▸ **DO THIS**
Copy out the full passage below on land mines in civilian areas, word for word.

Land mines in civilian areas

There are 36 areas throughout the country - besides the DMZ and areas of Gangwon and Gyeonggi - where land mines were once laid. They include areas in and around Seoul, Busan and South Gyeongsang. Approximately 75,000 land mines were put down by the U.S. and South Korean militaries.

Experts refer to the locations as so-called “land mine zones.”

“The zones [can be] located around hiking trails or mineral springs,” said Cho Jai-kook, professor at Yonsei University’s United Graduate School of Theology and head of Korea Campaign to Ban Land Mines. “When heavy rainfall or landslides occur, as happened this year, land mines washed down from their resting spots pose a greater threat to civilian security.”

The last land mine incident in Seoul occurred on May 7, 1991, when a person crossed military wire-netting on Mount Umyeon to collect herbs. He lost his right foot.

▸ **DATASET CONTENT**
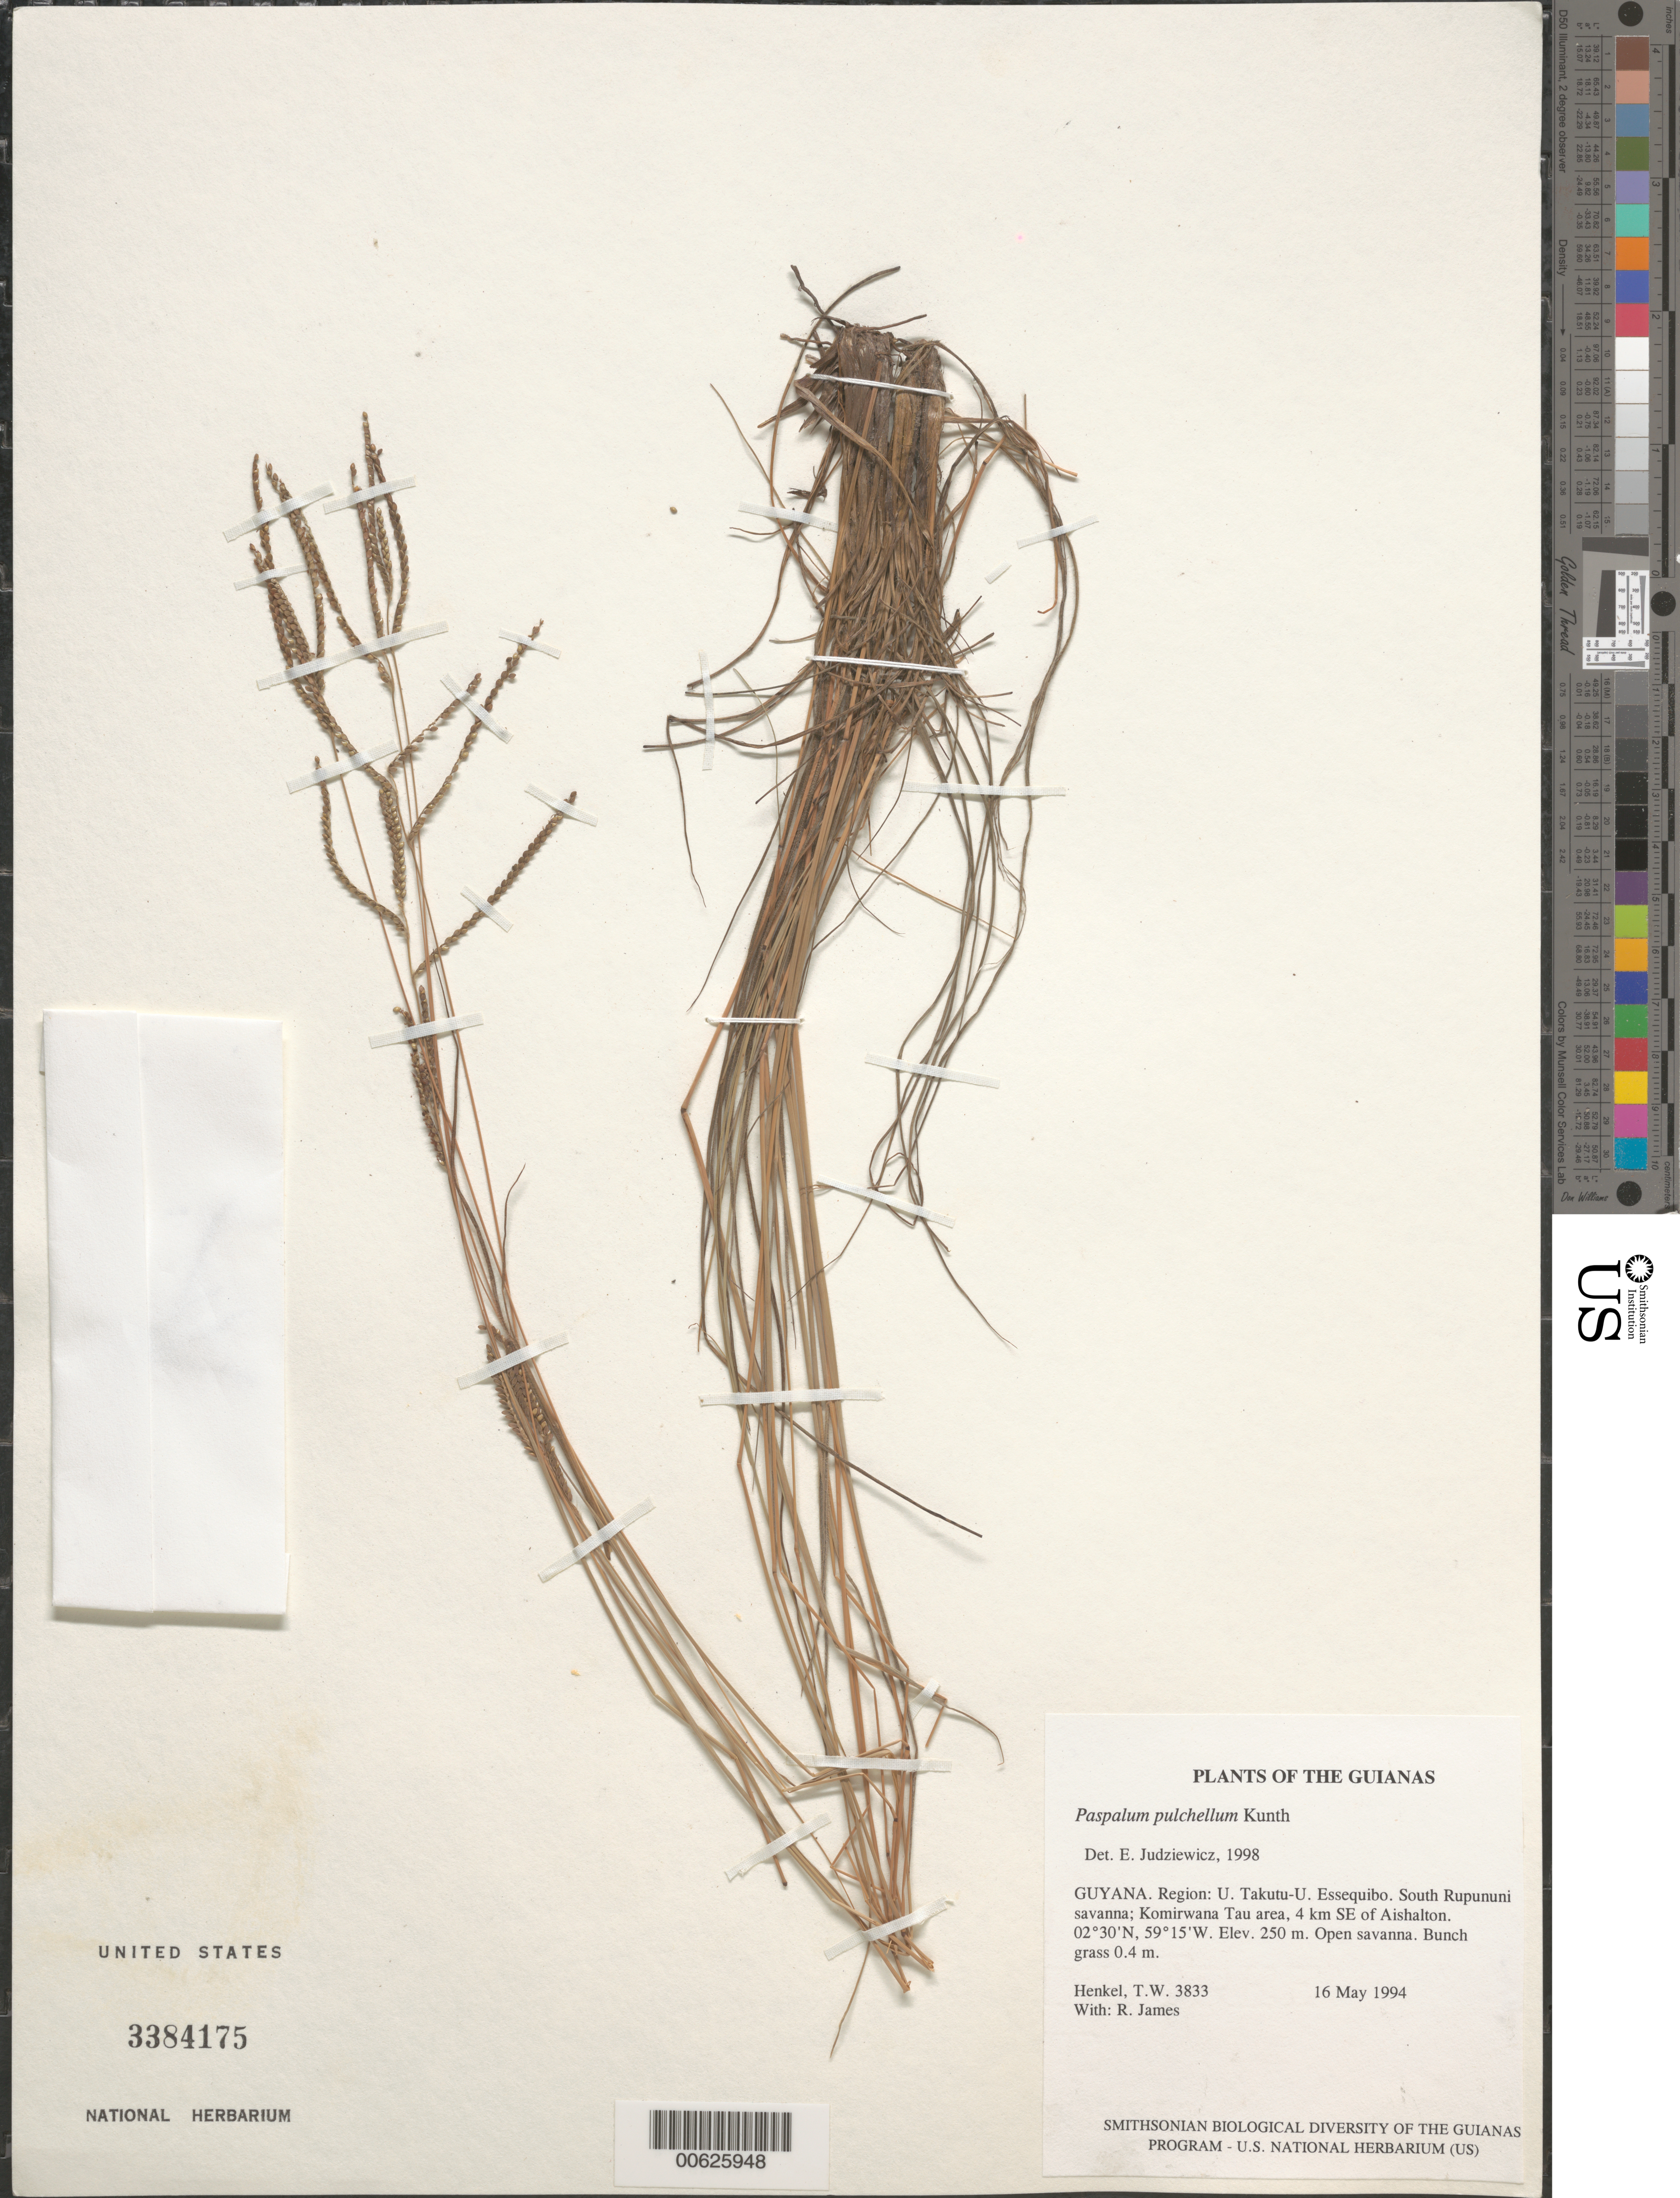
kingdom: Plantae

---

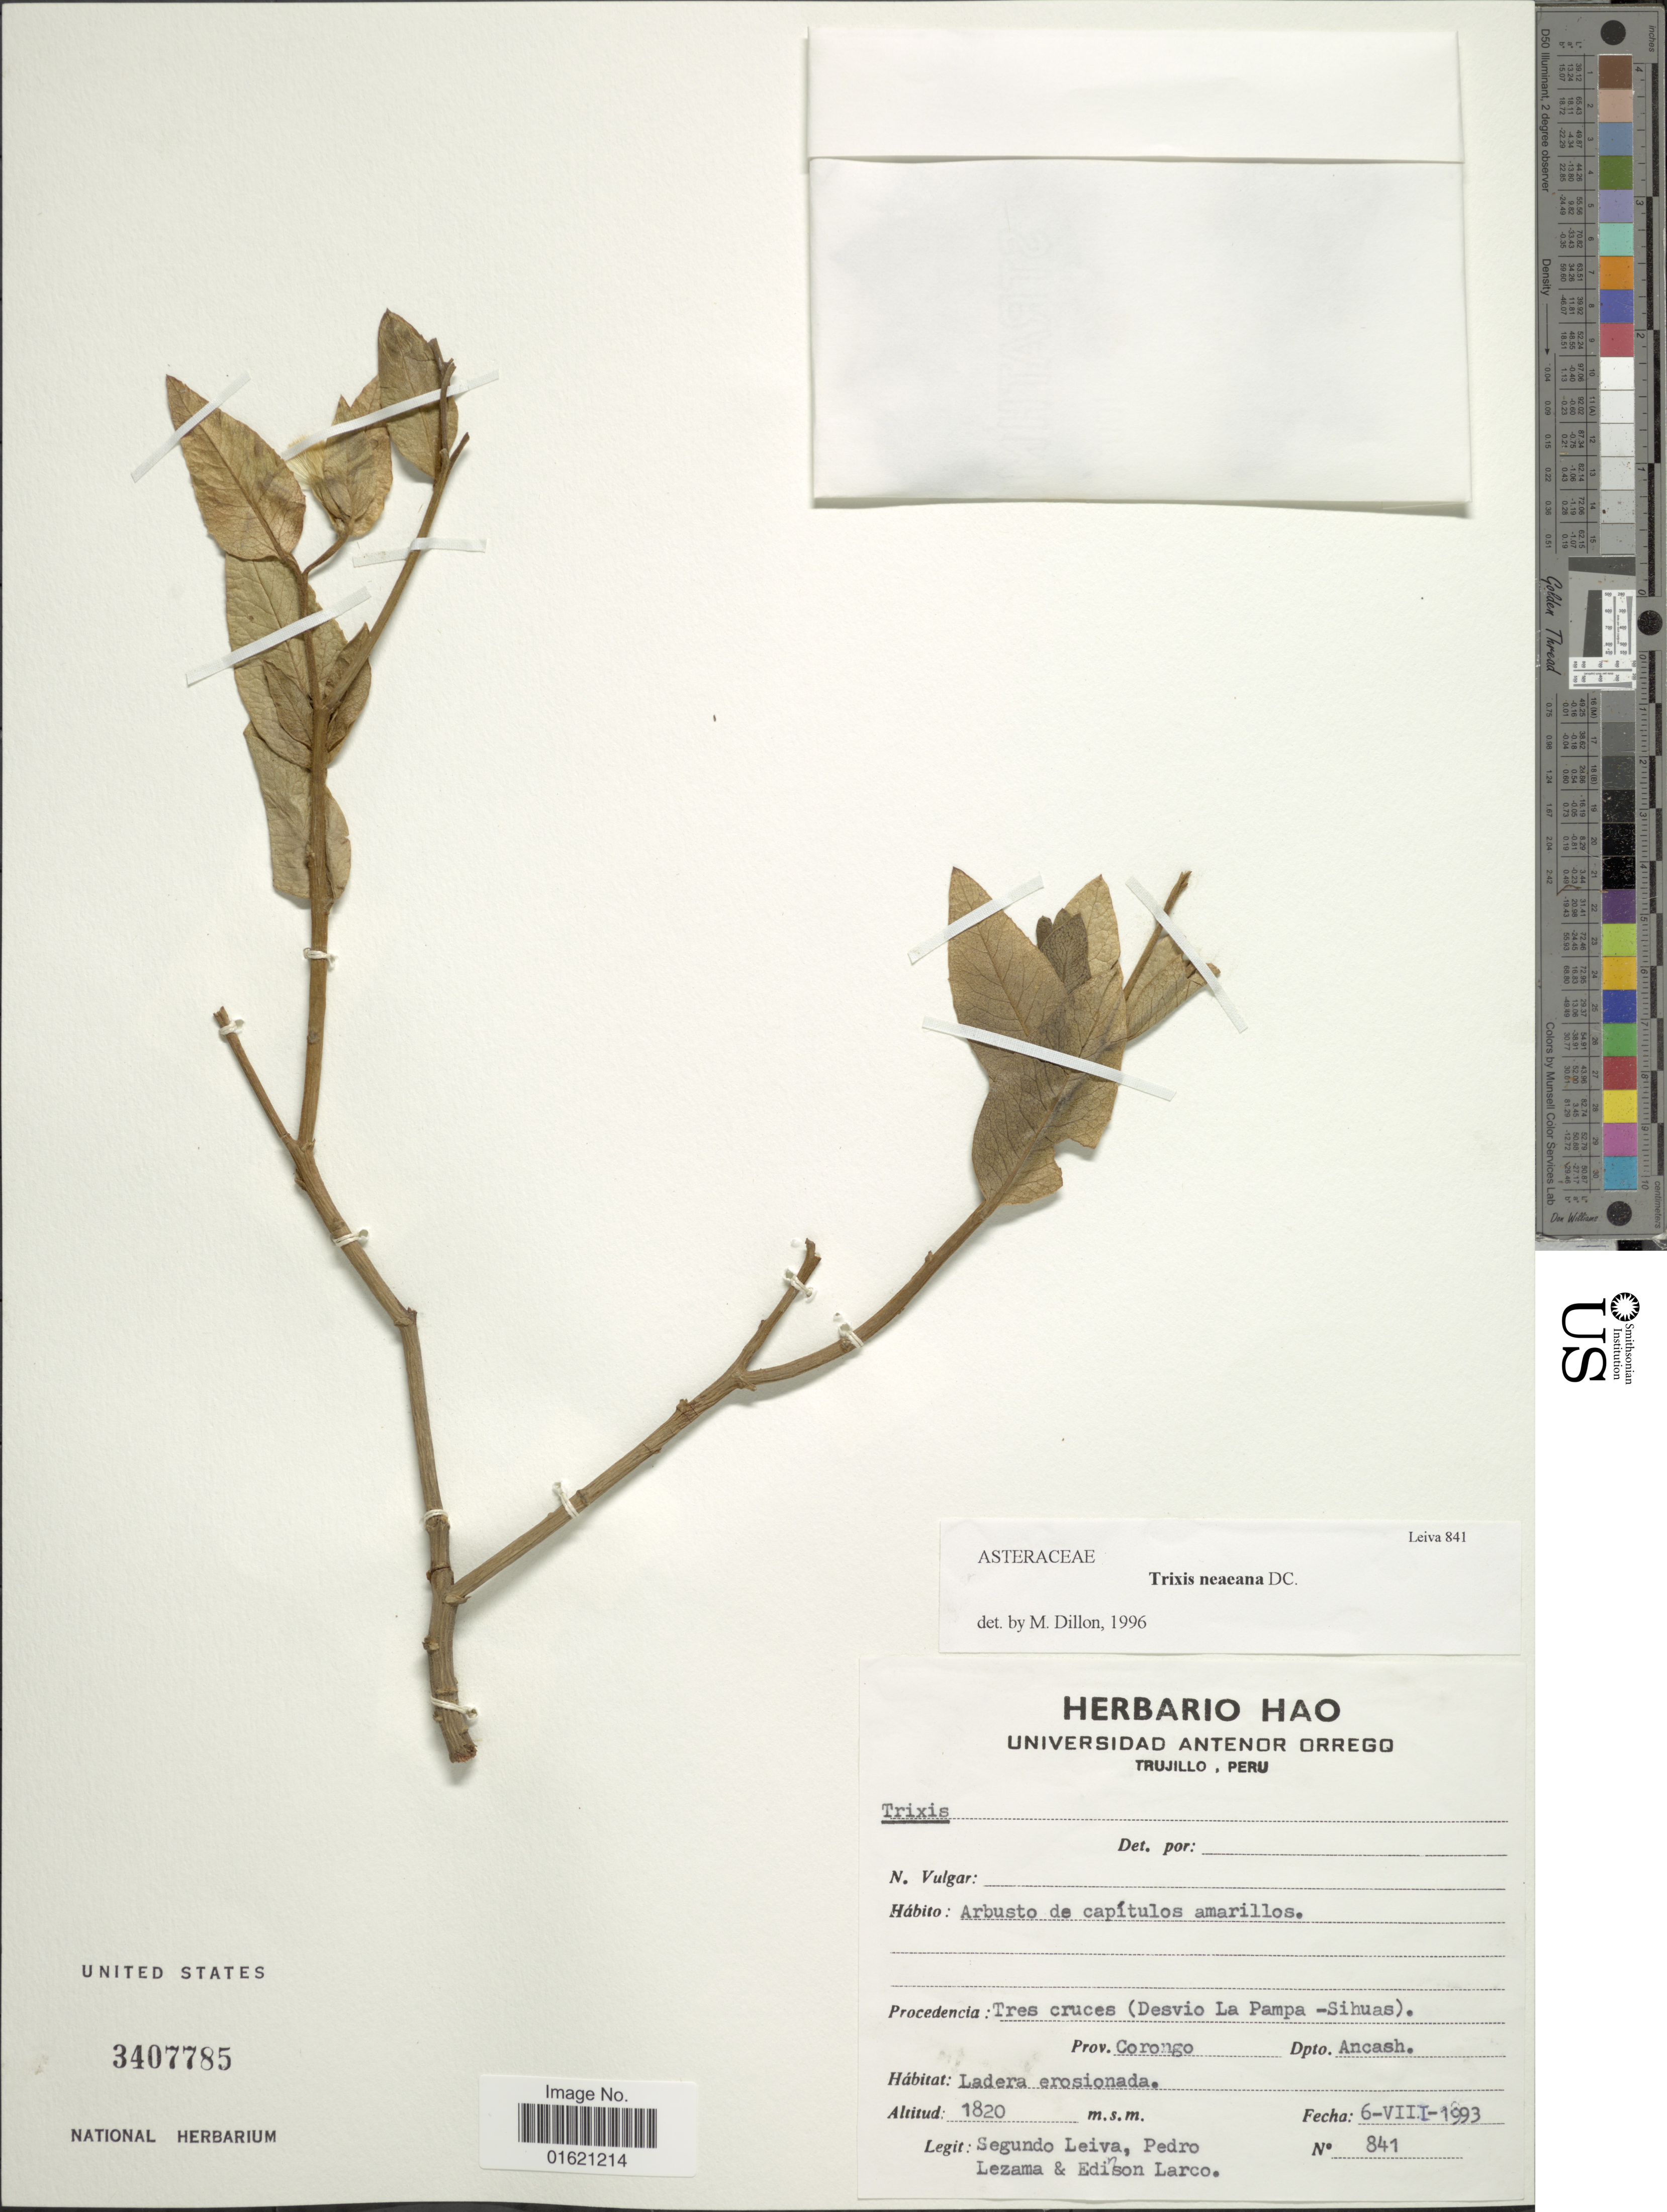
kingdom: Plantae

▸ **SOLVED PROBLEM**
Land mines in civilian areas

There are 36 areas throughout the country - besides the DMZ and areas of Gangwon and Gyeonggi - where land mines were once laid. They include areas in and around Seoul, Busan and South Gyeongsang. Approximately 75,000 land mines were put down by the U.S. and South Korean militaries.

Experts refer to the locations as so-called “land mine zones.”

“The zones [can be] located around hiking trails or mineral springs,” said Cho Jai-kook, professor at Yonsei University’s United Graduate School of Theology and head of Korea Campaign to Ban Land Mines. “When heavy rainfall or landslides occur, as happened this year, land mines washed down from their resting spots pose a greater threat to civilian security.”

The last land mine incident in Seoul occurred on May 7, 1991, when a person crossed military wire-netting on Mount Umyeon to collect herbs. He lost his right foot.